14. Plaintiffs, as before mentioned, also contend that the Tripler surgeons breached their duty to advise her of the risks and complications of a biopsy procedure, in that they never told her of the risk of deformity which deprived her of information essential for making an informed choice.

15. Despite Mrs. Young's trial testimony that her physicians never informed her that one of the risks of a biopsy procedure was deformity (Tr. A-120 to 122), the Court finds otherwise and that the risk of deformity was communicated to her prior to surgery. Dr. Stratton testified that, during the first session with her, he expressly enumerated the inherent and potential hazards of the proposed treatment, and deformity was specifically mentioned as one of them. (Tr. B-185.) Since Dr. Stratton had counseled patients with similar conditions in the past, his extensive explanation had become a routine for him and included a detailed drawing contained on the back of the Consent Form ultimately signed by plaintiff. (Tr. B-187 to 192.) At that session, all of the questions raised by Mrs. Young reflected her concern that she may have cancer, and all were fully answered. (Tr. B-192.) While waiting for her husband to arrive from Korea, surgeons who saw her each day answered any further questions which she would pose. At a second counseling session held the day before surgery at which Colonel Young was also present, Dr. Hall outlined once again the procedure and technique to be used in her forthcoming surgery, and the details of the treatment. (Tr. A-163 to 167.) The discussion lasted 30 to 45 minutes. (Tr. A-164.)

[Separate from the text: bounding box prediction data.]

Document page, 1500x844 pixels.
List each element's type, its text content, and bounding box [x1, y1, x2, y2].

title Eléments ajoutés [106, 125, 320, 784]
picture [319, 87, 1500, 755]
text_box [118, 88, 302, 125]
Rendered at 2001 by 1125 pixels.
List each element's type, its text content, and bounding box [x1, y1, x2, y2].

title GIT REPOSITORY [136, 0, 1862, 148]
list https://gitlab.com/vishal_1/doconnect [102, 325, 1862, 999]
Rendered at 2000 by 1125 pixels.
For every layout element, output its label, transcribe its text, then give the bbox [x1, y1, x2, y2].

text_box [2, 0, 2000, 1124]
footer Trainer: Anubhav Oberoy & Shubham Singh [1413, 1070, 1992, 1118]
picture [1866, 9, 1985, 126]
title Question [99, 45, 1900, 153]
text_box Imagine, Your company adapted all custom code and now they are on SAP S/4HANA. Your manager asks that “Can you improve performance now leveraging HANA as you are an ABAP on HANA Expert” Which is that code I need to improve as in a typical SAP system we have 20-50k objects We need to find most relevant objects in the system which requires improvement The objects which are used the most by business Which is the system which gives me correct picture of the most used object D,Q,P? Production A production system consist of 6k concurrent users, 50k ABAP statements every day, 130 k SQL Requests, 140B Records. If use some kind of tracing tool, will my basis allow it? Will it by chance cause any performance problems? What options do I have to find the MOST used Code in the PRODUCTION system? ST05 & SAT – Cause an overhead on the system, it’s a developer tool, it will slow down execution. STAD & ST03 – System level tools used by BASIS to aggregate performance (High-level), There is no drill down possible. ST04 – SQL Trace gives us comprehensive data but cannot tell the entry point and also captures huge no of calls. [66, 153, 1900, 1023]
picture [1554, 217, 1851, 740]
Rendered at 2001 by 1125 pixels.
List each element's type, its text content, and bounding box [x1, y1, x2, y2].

16. Mrs. Young testified at her deposition that Dr. Stratton's explanation of the *582 proposed surgical procedures and the risks that could ensue was "graphic," "too thorough," "ghoulish," "very detailed," to such an extent that she was frightened. (D.I. 25 at 109-111.) At trial, however, Mrs. Young confined this description only to his explanation of the mastectomy, insisting that he was totally remiss in his disclosures respecting the biopsy. (Tr. A-120 to 121.) The Court is satisfied that Mrs. Young, faced with the possibility of breast cancer and a radical mastectomy, was extremely distraught and may not have appreciated the breadth of the information and appraisal of risks given to her by Dr. Stratton. Thus, after the procedure to which she consented in the presence of her husband, and from which she learned that the tissue was not cancerous, she became emotionally upset due to the deformity. This has undoubtedly blunted her memory as to what she was told at the preoperative counseling sessions. The Court, therefore, finds that the plaintiffs have failed to establish by a preponderance of the evidence that the defendant's physicians failed to inform Mrs. Young of the possibility of deformity and that she was deprived of giving a conformed consent to the surgical procedures.

17. Finally, Colonel Young's claim for the recovery of damages for loss of consortium and for failure to be promoted is derivative of Mrs. Young's claims for medical malpractice. Thus, Colonel Young's ability to recover damages depended upon Mrs. Young's ability to recover on her negligence claims. Because the Court has determined that Mrs. Young may not recover on her malpractice claims, Colonel Young is not entitled to recover on his derivative claim.

18. Finding that the plaintiffs have failed to establish by a preponderance of the evidence that the defendant is legally liable for any damages sustained by plaintiffs, the Court will enter judgment against the plaintiffs and in favor of the defendant.


[1] Post trial briefing was completed on October 31, 1983.

[2] Tr. refers to the three volumes of trial transcripts (D.I. 65, 66 & 67) and will be cited by letter of volume and page number as follows: "Tr. A-26"; PX refers to plaintiff's physical exhibits and DX to defendant's physical exhibits.